Apart from the pictures, every entry should be reproduced exactly.

Start of TASK DATA

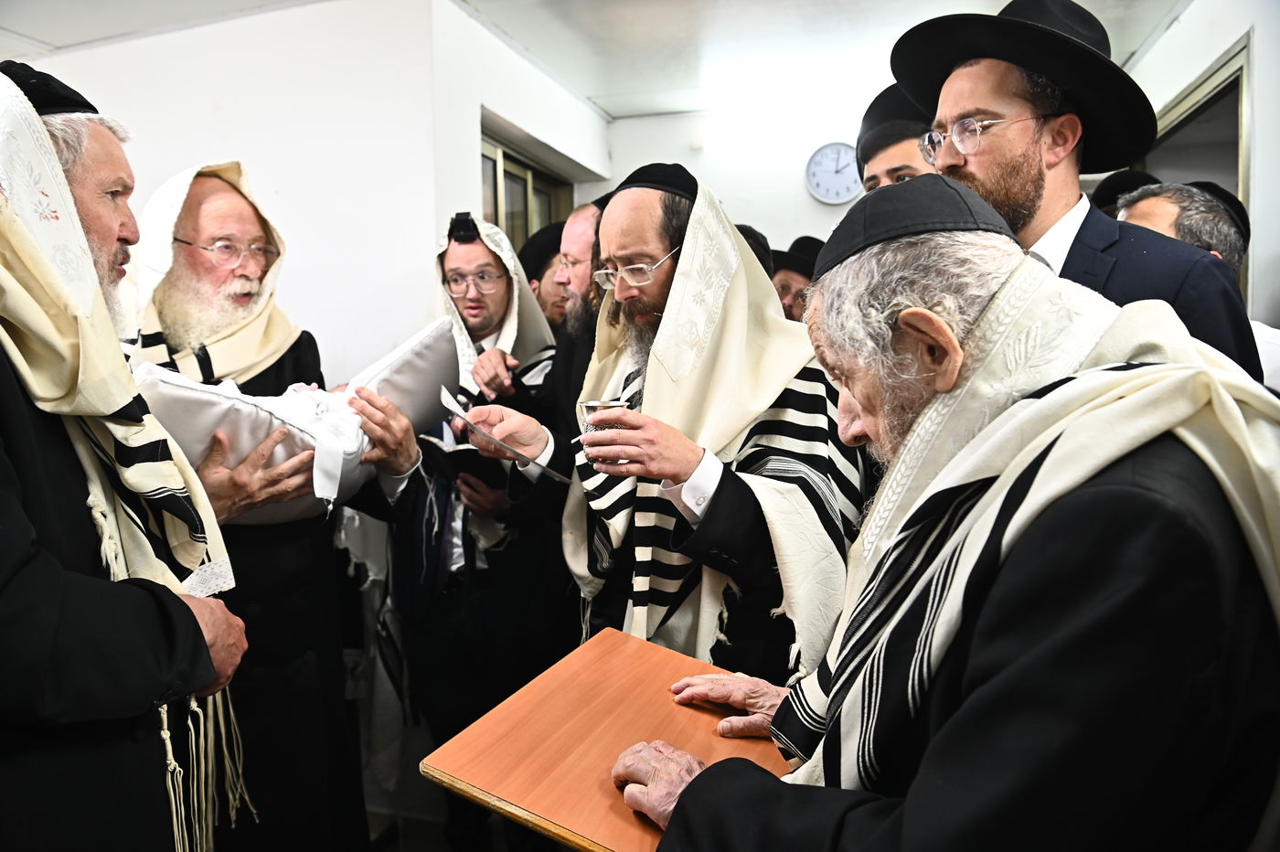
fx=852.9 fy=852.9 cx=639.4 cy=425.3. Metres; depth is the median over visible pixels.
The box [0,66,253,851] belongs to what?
man
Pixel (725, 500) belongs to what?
man
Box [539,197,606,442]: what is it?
man
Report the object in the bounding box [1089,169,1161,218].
person
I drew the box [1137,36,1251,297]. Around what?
doorway
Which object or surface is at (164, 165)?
left wall
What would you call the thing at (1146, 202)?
man
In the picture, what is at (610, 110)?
ceiling
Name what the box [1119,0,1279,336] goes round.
right wall
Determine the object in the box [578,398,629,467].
silver cup
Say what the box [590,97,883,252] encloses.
back wall
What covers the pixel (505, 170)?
window
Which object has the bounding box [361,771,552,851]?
floor
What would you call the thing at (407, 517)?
man
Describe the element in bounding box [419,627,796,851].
wooden board
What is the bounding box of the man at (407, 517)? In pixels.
[362,207,569,844]
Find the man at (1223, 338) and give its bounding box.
[894,0,1260,378]
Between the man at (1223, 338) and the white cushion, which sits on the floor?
the man at (1223, 338)
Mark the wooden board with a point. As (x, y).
(705, 716)
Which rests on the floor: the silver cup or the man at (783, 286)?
the man at (783, 286)
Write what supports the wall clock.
attached to the back wall at (735, 195)
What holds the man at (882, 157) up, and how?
on the floor
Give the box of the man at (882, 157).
[854,83,939,195]
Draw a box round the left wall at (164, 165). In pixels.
[1,0,609,391]
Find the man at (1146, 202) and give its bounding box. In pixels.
[1118,178,1277,387]
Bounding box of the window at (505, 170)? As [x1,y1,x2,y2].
[479,128,572,251]
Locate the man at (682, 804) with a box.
[598,177,1279,851]
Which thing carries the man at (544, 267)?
on the floor
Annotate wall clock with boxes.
[804,141,862,204]
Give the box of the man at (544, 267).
[518,221,569,331]
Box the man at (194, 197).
[124,162,389,851]
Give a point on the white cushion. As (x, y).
(272, 423)
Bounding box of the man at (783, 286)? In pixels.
[768,236,821,321]
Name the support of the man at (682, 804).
on the floor
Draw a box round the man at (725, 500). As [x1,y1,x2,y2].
[448,165,865,703]
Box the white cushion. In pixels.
[132,314,458,524]
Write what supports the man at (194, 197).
on the floor
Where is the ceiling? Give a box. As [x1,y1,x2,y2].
[0,0,1189,120]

End of TASK DATA

RESPONSE TO THE TASK
fx=852.9 fy=852.9 cx=639.4 cy=425.3. Metres; depth is the median over visible pixels.
The box [0,66,253,851] belongs to what?
man
Pixel (725, 500) belongs to what?
man
Box [539,197,606,442]: what is it?
man
Report the object in the bounding box [1089,169,1161,218].
person
I drew the box [1137,36,1251,297]. Around what?
doorway
Which object or surface is at (164, 165)?
left wall
What would you call the thing at (1146, 202)?
man
In the picture, what is at (610, 110)?
ceiling
Name what the box [1119,0,1279,336] goes round.
right wall
Determine the object in the box [578,398,629,467].
silver cup
Say what the box [590,97,883,252] encloses.
back wall
What covers the pixel (505, 170)?
window
Which object has the bounding box [361,771,552,851]?
floor
What would you call the thing at (407, 517)?
man
Describe the element in bounding box [419,627,796,851].
wooden board
What is the bounding box of the man at (407, 517)? In pixels.
[362,207,569,844]
Find the man at (1223, 338) and give its bounding box.
[894,0,1260,378]
Between the man at (1223, 338) and the white cushion, which sits on the floor?
the man at (1223, 338)
Mark the wooden board with a point. As (x, y).
(705, 716)
Which rests on the floor: the silver cup or the man at (783, 286)?
the man at (783, 286)
Write what supports the wall clock.
attached to the back wall at (735, 195)
What holds the man at (882, 157) up, and how?
on the floor
Give the box of the man at (882, 157).
[854,83,939,195]
Draw a box round the left wall at (164, 165). In pixels.
[1,0,609,391]
Find the man at (1146, 202) and give its bounding box. In pixels.
[1118,178,1277,387]
Bounding box of the window at (505, 170)? As [x1,y1,x2,y2].
[479,128,572,251]
Locate the man at (682, 804) with a box.
[598,177,1279,851]
Which thing carries the man at (544, 267)?
on the floor
Annotate wall clock with boxes.
[804,141,862,204]
Give the box of the man at (544, 267).
[518,221,569,331]
Box the man at (194, 197).
[124,162,389,851]
Give a point on the white cushion. As (x, y).
(272, 423)
Bounding box of the man at (783, 286)? In pixels.
[768,236,821,321]
Name the support of the man at (682, 804).
on the floor
Draw a box round the man at (725, 500). As [x1,y1,x2,y2].
[448,165,865,703]
Box the white cushion. In pixels.
[132,314,458,524]
Write what supports the man at (194, 197).
on the floor
Where is the ceiling? Give a box. As [x1,y1,x2,y2].
[0,0,1189,120]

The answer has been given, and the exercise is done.